A contaminant removing agent comprising a metal cyano complex represented by the following general formula (1).
^{_{M N X [M C (CN}} ) 6] ··· (1)
[In the formula (1), M ^N represents at least one selected from the group consisting of Na, K, Mn, Fe, Co, Ni, Cu, Ag, and Zn, and M ^C represents Fe(III). Indicated, x is 0.5 to 3. ] The contaminant remover according to claim 1, wherein the ^MN is at least one selected from the group consisting of Cu, Ag, and Zn. The pollutant is at least one selected from the group consisting of sulfur compounds, organic nitrogen compounds, nitrogen oxides, alcohols, aldehydes, fatty acids, ketones, ethers, esters, and aromatic hydrocarbons.
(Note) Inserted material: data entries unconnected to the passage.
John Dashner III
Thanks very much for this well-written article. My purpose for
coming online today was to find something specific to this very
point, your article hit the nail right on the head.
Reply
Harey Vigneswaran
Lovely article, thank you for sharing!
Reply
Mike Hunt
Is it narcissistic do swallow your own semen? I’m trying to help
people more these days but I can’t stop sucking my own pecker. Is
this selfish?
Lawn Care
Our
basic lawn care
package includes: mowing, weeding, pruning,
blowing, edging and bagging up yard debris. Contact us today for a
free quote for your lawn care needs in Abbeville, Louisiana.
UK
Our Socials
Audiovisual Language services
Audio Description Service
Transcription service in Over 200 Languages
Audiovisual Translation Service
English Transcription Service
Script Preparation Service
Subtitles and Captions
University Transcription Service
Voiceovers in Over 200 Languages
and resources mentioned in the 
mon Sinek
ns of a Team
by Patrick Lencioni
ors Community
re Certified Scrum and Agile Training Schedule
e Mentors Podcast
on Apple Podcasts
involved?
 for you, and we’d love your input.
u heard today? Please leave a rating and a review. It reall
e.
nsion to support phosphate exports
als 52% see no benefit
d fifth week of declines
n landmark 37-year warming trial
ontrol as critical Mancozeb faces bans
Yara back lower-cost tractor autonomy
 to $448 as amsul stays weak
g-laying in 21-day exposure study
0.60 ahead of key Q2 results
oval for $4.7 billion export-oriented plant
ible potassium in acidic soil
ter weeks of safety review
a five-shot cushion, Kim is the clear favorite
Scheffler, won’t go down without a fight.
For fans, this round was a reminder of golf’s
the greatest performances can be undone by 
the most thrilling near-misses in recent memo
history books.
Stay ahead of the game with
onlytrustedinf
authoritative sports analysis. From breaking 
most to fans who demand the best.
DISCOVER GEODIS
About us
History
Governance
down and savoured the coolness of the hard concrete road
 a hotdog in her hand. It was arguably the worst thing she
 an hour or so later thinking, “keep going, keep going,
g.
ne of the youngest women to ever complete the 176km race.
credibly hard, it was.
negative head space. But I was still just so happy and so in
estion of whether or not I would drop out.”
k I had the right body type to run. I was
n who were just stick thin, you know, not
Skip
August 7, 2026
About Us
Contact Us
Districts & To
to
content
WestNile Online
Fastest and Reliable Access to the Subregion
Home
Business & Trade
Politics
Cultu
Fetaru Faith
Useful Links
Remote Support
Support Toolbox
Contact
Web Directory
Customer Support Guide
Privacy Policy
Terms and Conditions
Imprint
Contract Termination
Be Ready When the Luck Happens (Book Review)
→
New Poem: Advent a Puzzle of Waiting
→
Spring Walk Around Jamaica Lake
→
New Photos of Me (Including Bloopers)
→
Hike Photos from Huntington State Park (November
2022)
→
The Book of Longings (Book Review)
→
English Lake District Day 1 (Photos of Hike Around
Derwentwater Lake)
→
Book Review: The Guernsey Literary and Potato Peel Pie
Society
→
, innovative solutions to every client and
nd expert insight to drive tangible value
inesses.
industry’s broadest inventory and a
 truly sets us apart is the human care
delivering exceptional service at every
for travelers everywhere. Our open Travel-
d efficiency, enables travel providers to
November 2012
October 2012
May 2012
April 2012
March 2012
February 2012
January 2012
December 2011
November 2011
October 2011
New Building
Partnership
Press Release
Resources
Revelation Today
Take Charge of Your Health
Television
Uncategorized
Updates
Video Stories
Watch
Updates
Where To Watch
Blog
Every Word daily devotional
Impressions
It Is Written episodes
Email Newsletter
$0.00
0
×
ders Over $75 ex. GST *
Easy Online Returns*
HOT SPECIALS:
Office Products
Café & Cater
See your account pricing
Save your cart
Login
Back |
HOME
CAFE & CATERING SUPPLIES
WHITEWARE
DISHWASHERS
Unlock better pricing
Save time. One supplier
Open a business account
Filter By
The pollutant remover according to claim 1 or 2. The contaminant removing agent according to claim 1, wherein the metal cyano complex has a specific surface area of 200 to 1000 m ² /g. A pollutant removal member comprising: the pollutant remover according to claim 1; and a carrier carrying the pollutant remover. The pollutant removal member according to claim 5, wherein the carrier has a honeycomb structure. A method for removing a pollutant, which comprises contacting the pollutant with the pollutant remover according to any one of claims 1 to 4 or the pollutant remover according to claim 5 or 6.